Case ID: la-app_3/html/0448-01.html
Source: Caselaw Access Project
Author: {"author": "BELL, J.", "license": "Public Domain", "url": "https://static.case.law/"}
Date Created: 2024-08-24T03:29:51.129683

No. 10,310.
    Orleans
    C. A. MINOR v. CITY OF NEW ORLEANS, Appellant.
    (January 4, 1926. Opinion and Decree.)
    (January 18, 1926. Rehearing Refused.)
    
      (Syllabus by the Oourt.)
    
    1. Louisiana Digest—Municipalities—Par. 260.
    Where a municipality or its parking commission is not shown to have had actual or constructive knowledge as to the dangerous condition of a tree I growing on a sidewalk and having protruding branch overhanging a driveway so as to cause damage to a motor vehicle passing under or near the tree, there is no legal liability justifying recovery.
    (Civil Code, Art. 2315. Editor’s note.)
    Appeal from the' First City Court, Section “B”, Hon. Val J. Stentz, Judge.
    This is a suit for damage to an automobile and injury to the minor son of plaintiff arising from a collision of the automobile with a protruding branch of a tree.
    There was judgment for plaintiff and defendant appealed. Judgment reversed.
    W. E. Westerman of New Orleans, attorney for plaintiff, appellee.
    T. Simmes Walmsley of New Orleans, attorney for defendant, appellant.
   BELL, J.

Plaintiff sues the City of New Orleans for damage to his automobile and injury to his minor son arising from a collision of the automobile with a projecting branch of a tree which had been planted on the sidewalk for about ten years. The branch, some 8 feet high from the ground, overhung the public driveway at the place of accident. The facts of the case are not disputed, and we do not find that plaintiff’s son, as driver of the car, was guilty of the contributory negligence with which he was charged by defendant. The evidence does not indicate that there was any extraordinary or distorted growth of the tree which rendered it patently dangerous.

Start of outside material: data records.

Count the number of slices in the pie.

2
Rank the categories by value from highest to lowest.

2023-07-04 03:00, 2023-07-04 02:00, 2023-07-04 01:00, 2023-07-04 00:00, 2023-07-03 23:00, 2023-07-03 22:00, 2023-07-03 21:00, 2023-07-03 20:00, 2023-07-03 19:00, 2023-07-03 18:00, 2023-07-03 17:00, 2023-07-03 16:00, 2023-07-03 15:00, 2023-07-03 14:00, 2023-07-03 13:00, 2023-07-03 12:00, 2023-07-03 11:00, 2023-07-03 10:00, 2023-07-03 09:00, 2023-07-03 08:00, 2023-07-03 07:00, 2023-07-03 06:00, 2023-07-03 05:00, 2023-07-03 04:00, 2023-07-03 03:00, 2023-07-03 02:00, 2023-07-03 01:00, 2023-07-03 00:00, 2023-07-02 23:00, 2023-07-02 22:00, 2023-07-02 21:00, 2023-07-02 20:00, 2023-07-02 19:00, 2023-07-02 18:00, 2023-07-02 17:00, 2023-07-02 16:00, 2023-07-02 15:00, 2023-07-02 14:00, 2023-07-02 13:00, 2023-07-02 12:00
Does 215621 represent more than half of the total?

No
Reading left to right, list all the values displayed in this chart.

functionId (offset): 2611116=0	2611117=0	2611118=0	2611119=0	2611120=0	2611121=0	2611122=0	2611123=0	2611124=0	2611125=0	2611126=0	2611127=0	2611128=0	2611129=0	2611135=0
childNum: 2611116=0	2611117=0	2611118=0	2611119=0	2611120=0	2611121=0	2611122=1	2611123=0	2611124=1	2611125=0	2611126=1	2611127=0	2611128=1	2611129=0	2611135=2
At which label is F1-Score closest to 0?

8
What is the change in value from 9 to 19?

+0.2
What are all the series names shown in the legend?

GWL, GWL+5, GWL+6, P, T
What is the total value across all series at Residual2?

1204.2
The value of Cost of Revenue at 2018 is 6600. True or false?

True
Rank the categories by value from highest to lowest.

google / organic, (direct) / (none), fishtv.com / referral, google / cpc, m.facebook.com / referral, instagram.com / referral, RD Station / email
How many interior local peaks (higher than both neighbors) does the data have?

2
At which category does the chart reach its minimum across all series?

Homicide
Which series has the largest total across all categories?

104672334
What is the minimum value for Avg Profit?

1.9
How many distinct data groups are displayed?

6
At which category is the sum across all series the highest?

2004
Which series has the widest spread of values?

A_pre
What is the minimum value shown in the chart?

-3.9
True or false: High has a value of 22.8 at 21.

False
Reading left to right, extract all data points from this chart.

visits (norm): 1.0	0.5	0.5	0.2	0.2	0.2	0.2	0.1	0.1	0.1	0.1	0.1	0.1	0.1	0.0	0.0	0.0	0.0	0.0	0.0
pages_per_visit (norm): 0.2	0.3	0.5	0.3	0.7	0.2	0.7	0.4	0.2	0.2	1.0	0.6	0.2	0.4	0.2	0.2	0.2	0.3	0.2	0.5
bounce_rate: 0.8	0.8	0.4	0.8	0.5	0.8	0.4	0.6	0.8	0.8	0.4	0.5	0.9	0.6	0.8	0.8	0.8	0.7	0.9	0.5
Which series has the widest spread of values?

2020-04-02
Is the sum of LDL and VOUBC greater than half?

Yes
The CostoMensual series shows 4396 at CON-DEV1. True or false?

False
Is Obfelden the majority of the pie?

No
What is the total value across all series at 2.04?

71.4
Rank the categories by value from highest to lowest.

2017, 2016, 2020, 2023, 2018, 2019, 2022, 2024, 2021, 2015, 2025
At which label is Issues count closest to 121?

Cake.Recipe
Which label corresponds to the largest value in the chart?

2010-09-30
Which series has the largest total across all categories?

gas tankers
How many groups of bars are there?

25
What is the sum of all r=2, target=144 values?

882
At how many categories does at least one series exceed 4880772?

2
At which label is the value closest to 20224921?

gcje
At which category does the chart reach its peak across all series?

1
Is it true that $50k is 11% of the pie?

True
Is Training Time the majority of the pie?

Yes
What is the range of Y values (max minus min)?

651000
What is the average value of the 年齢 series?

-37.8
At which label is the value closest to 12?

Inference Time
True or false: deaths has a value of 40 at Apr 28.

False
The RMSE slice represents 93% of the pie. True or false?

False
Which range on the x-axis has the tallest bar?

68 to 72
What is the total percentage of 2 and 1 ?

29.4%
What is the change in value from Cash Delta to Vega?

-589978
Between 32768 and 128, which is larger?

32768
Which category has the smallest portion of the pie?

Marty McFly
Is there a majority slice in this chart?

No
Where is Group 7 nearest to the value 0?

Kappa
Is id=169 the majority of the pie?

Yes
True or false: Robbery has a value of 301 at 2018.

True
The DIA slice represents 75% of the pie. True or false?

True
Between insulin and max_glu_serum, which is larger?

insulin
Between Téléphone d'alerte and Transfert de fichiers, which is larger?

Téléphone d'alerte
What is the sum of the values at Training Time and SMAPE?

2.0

The City’s principal defense is that it had no actual or constructive knowledge concerning the dangerous condition of the tree, if such existed.

Our appreciation of the case is that it involves only a question of law as to the liability of a municipality, through its Parking Commission, in an action ex delicto under such facts as are here presented.

This Court in the recent case of Wiltz vs. the City of New Orleans, 2 La. App. 444, decided, in reversing the trial court which had awarded damages to a pedestrian who had stepped into a depression on a city sidewalk, that there being no evidence of the City’s knowledge, either actual or constructive, as to the defective sidewalk;, there was no liability. Nothing 'can be added to throw further light on this principle of law than is found in the authorities cited by this Court in the Wiltz case. A like ruling was made in the case of James vs. City of New Orleans, No. 8050 Orl. App., where the plaintiff suffered injuries somewhat similar to those in the Wiltz case. In both of these cases applications for writs of certiorari were made and denied, the Supreme Court holding that the decisions were correct.

Upon the foregoing authorities, we are of the opinion that the judgment appealed from should be reversed, and it is so ordered.